Murree suspensions

Published January 21, 2022

ON Wednesday, the Met Office issued a red alert for more heavy snowfall in Murree over the coming weekend, and advised immediate precautionary measures. But it seems that at the helm of administration now are people just days into their job. Also on Wednesday, the Punjab government identified “gross negligence, lack of coordination and team work as well as risk assessment” on part of the administrative authorities as the reasons leading to the tragic deaths on Jan 8 of 23 souls who became stranded in sub-zero temperatures. The suspension with immediate effect was announced of 15 officials — effectively, the entire chain of the relevant administrative command, as mentioned in our report. Those taken offline range from the Rawalpindi commissioner, deputy commissioner and city police officer to the Murree assistant commissioner, assistant superintendent of police, Rawalpindi highways officers and Murree forest and district emergency officers. These persons are to face disciplinary action in line with the findings of a five-member committee inquiring into the lapses that led to the disaster. At a news conference that lasted hardly a couple of minutes and apparently with no reporters in attendance, Punjab Chief Minister Usman Buzdar announced: “I have fulfilled my promise of holding a fair and transparent inquiry into the Murree tragedy and taking action [...].”

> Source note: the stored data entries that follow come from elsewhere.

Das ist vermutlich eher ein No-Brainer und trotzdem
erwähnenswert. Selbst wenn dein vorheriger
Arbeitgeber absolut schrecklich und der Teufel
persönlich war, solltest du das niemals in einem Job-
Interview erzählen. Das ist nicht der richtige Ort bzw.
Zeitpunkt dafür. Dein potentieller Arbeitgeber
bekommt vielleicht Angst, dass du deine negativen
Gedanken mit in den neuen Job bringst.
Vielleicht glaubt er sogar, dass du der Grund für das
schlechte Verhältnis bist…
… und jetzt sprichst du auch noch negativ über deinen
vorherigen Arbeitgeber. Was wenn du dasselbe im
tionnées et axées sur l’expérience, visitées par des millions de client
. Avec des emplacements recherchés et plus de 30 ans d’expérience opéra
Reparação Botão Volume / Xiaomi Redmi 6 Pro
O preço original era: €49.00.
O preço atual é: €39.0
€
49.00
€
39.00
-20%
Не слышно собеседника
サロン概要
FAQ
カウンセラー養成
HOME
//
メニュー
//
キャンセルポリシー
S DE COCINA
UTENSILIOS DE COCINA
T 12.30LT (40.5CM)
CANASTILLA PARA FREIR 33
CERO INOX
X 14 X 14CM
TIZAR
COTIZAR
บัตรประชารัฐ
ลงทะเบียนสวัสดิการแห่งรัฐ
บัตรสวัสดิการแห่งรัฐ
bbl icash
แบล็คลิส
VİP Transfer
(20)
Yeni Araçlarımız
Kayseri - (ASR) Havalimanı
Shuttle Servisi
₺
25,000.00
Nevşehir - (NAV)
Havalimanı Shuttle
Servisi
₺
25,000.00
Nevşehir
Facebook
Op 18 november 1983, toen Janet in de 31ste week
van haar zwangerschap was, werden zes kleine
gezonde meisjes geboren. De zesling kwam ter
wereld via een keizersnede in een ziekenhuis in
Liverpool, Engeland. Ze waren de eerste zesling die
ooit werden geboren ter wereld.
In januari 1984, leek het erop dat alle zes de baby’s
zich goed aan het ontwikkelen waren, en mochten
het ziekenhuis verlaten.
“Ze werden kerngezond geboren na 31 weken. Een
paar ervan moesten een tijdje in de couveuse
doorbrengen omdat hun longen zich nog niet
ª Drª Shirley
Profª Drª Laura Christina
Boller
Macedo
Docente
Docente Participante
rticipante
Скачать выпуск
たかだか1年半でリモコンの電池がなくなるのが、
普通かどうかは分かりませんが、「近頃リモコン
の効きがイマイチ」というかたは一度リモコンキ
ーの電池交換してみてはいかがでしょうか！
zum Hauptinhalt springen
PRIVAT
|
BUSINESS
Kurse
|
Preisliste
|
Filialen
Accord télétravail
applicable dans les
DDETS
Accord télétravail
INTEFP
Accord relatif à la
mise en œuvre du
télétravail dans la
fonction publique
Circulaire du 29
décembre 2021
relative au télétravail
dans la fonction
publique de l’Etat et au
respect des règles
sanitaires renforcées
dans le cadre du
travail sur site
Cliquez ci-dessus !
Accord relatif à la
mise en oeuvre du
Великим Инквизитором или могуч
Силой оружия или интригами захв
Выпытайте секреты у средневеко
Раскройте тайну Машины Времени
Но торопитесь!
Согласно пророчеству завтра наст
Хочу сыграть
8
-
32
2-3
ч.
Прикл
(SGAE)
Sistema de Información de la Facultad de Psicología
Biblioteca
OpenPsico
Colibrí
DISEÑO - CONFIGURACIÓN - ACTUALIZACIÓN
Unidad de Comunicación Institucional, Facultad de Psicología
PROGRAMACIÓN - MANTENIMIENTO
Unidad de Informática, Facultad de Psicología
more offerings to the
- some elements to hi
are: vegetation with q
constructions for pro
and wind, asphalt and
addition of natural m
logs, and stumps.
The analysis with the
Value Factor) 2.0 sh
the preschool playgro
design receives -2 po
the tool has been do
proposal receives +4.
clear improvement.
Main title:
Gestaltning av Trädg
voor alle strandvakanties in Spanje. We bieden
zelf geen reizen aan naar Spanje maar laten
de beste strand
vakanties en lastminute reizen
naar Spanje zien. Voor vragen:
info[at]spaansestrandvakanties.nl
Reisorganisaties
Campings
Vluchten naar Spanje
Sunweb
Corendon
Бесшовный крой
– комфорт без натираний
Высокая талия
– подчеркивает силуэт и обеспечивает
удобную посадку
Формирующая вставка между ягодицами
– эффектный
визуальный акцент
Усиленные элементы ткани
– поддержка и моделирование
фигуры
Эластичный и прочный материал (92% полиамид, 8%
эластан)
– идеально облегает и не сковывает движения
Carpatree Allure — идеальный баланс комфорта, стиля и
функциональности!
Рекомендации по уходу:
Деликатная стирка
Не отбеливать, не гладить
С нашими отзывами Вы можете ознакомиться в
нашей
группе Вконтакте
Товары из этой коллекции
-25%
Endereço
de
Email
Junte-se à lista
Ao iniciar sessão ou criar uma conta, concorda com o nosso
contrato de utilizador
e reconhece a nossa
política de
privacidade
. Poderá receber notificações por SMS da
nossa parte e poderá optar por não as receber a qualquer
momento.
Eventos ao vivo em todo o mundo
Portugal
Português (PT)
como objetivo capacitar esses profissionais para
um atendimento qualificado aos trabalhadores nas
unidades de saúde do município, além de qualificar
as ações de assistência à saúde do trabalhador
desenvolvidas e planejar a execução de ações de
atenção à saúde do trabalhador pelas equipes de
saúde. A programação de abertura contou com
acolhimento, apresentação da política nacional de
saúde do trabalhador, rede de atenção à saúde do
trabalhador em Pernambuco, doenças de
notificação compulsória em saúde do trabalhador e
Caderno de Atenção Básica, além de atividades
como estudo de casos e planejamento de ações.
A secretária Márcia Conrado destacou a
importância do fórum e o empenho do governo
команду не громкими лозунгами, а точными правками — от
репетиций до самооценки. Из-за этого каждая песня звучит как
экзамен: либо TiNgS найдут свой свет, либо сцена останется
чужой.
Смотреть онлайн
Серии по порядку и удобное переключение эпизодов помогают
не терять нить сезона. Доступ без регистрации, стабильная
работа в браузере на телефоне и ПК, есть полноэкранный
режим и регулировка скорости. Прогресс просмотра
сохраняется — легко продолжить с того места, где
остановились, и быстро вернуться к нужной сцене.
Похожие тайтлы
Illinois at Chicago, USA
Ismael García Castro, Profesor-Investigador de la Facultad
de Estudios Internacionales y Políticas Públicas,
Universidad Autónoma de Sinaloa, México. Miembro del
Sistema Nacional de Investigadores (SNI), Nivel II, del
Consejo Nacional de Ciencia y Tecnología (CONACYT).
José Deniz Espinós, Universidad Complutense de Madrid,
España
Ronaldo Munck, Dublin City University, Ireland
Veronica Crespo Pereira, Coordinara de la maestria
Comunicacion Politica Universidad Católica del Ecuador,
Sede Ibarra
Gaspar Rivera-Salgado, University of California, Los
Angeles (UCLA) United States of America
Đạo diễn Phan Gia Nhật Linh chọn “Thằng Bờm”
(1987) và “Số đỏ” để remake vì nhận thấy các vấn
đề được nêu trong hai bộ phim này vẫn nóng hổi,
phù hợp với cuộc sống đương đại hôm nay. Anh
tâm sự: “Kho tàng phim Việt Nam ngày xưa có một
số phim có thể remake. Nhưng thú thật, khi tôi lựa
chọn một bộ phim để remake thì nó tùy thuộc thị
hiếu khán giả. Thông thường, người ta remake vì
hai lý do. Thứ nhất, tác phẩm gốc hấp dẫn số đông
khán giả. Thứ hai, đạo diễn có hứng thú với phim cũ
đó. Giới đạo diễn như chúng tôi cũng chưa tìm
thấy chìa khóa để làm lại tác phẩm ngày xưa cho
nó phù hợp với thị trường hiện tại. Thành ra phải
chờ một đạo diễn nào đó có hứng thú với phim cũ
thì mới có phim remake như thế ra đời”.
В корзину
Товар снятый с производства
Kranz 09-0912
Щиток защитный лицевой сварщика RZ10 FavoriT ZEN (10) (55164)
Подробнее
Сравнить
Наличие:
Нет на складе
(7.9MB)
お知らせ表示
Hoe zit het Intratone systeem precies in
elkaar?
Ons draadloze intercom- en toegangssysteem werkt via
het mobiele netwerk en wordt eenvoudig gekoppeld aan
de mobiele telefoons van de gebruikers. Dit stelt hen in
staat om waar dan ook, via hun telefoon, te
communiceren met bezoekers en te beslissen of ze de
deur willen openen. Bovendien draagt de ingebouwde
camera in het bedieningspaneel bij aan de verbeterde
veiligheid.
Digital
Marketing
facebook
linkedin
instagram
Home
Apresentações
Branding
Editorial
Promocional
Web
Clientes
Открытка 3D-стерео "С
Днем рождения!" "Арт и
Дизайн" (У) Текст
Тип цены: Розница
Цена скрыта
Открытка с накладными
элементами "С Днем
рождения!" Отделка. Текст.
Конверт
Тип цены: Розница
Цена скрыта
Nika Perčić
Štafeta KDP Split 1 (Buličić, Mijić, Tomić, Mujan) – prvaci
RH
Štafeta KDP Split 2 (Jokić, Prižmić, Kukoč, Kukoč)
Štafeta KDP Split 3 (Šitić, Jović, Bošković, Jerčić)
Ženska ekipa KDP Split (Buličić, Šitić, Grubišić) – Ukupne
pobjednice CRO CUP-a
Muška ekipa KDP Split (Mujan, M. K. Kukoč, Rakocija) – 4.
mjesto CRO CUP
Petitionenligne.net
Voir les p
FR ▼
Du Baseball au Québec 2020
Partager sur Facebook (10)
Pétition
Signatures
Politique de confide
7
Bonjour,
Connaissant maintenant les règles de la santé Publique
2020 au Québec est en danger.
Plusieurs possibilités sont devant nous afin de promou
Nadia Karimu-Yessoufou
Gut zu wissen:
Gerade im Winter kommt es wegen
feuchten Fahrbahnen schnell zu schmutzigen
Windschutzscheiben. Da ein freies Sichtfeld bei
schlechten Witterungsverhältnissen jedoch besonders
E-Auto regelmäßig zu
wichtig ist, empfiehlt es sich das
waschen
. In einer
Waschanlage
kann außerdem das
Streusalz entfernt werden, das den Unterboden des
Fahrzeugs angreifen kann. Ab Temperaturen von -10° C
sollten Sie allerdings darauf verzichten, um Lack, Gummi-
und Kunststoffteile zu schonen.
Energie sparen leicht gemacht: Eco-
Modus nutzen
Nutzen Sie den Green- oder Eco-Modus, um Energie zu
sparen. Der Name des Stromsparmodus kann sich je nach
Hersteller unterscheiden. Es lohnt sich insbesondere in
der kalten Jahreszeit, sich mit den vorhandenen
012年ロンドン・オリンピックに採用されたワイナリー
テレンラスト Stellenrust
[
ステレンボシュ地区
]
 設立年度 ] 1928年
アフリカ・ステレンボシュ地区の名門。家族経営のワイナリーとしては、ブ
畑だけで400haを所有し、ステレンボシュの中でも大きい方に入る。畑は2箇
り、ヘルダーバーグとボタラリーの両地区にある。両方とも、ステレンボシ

So easily are duties discharged that it is indeed a cruel joke. The reasons for the tragedy have been identified, blame apportioned, and action taken — in an inquiry that lasted just about 10 days? Further, the inquiry committee claims the compilation of a four-volume report as well as a shorter version that was apparently presented to the chief minister at his office on Wednesday evening — but we have to take the authorities at their word, given that no detail therein was released to the press or the public. The administration needs harsh reminding that much more is required than its usual resort to knee-jerk reactions and scapegoating. This is urgently needed to learn lessons; it is also the very least owed to those who died.